DIRECTION
Copy out every line of the data below without changing any character.

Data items
— Start —
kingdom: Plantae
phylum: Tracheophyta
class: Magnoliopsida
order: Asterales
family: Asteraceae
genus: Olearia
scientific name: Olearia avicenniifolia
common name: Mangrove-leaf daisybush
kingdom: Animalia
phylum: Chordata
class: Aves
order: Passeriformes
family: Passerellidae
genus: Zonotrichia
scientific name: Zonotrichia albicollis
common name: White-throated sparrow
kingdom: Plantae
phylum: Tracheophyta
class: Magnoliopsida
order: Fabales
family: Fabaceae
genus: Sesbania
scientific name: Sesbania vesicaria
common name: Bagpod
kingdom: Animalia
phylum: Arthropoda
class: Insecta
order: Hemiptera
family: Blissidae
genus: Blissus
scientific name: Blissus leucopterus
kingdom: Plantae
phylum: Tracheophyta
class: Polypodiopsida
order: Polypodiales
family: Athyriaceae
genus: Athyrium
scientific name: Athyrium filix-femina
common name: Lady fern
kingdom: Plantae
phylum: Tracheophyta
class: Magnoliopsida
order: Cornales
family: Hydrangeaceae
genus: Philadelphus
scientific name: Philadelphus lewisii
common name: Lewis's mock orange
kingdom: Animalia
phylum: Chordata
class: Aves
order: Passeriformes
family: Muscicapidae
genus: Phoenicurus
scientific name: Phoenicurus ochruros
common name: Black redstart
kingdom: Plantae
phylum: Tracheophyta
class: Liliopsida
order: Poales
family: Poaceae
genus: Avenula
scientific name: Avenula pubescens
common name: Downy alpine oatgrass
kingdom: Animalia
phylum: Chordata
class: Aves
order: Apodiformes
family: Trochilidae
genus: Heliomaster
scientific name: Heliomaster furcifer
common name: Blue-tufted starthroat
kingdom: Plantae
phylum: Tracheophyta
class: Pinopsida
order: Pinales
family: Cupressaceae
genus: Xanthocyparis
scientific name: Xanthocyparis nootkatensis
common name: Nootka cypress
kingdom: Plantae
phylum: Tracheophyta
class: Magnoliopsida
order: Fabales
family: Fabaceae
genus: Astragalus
— End —
OUTPUT OF THE EXERCISE
kingdom: Plantae
phylum: Tracheophyta
class: Magnoliopsida
order: Asterales
family: Asteraceae
genus: Olearia
scientific name: Olearia avicenniifolia
common name: Mangrove-leaf daisybush
kingdom: Animalia
phylum: Chordata
class: Aves
order: Passeriformes
family: Passerellidae
genus: Zonotrichia
scientific name: Zonotrichia albicollis
common name: White-throated sparrow
kingdom: Plantae
phylum: Tracheophyta
class: Magnoliopsida
order: Fabales
family: Fabaceae
genus: Sesbania
scientific name: Sesbania vesicaria
common name: Bagpod
kingdom: Animalia
phylum: Arthropoda
class: Insecta
order: Hemiptera
family: Blissidae
genus: Blissus
scientific name: Blissus leucopterus
kingdom: Plantae
phylum: Tracheophyta
class: Polypodiopsida
order: Polypodiales
family: Athyriaceae
genus: Athyrium
scientific name: Athyrium filix-femina
common name: Lady fern
kingdom: Plantae
phylum: Tracheophyta
class: Magnoliopsida
order: Cornales
family: Hydrangeaceae
genus: Philadelphus
scientific name: Philadelphus lewisii
common name: Lewis's mock orange
kingdom: Animalia
phylum: Chordata
class: Aves
order: Passeriformes
family: Muscicapidae
genus: Phoenicurus
scientific name: Phoenicurus ochruros
common name: Black redstart
kingdom: Plantae
phylum: Tracheophyta
class: Liliopsida
order: Poales
family: Poaceae
genus: Avenula
scientific name: Avenula pubescens
common name: Downy alpine oatgrass
kingdom: Animalia
phylum: Chordata
class: Aves
order: Apodiformes
family: Trochilidae
genus: Heliomaster
scientific name: Heliomaster furcifer
common name: Blue-tufted starthroat
kingdom: Plantae
phylum: Tracheophyta
class: Pinopsida
order: Pinales
family: Cupressaceae
genus: Xanthocyparis
scientific name: Xanthocyparis nootkatensis
common name: Nootka cypress
kingdom: Plantae
phylum: Tracheophyta
class: Magnoliopsida
order: Fabales
family: Fabaceae
genus: Astragalus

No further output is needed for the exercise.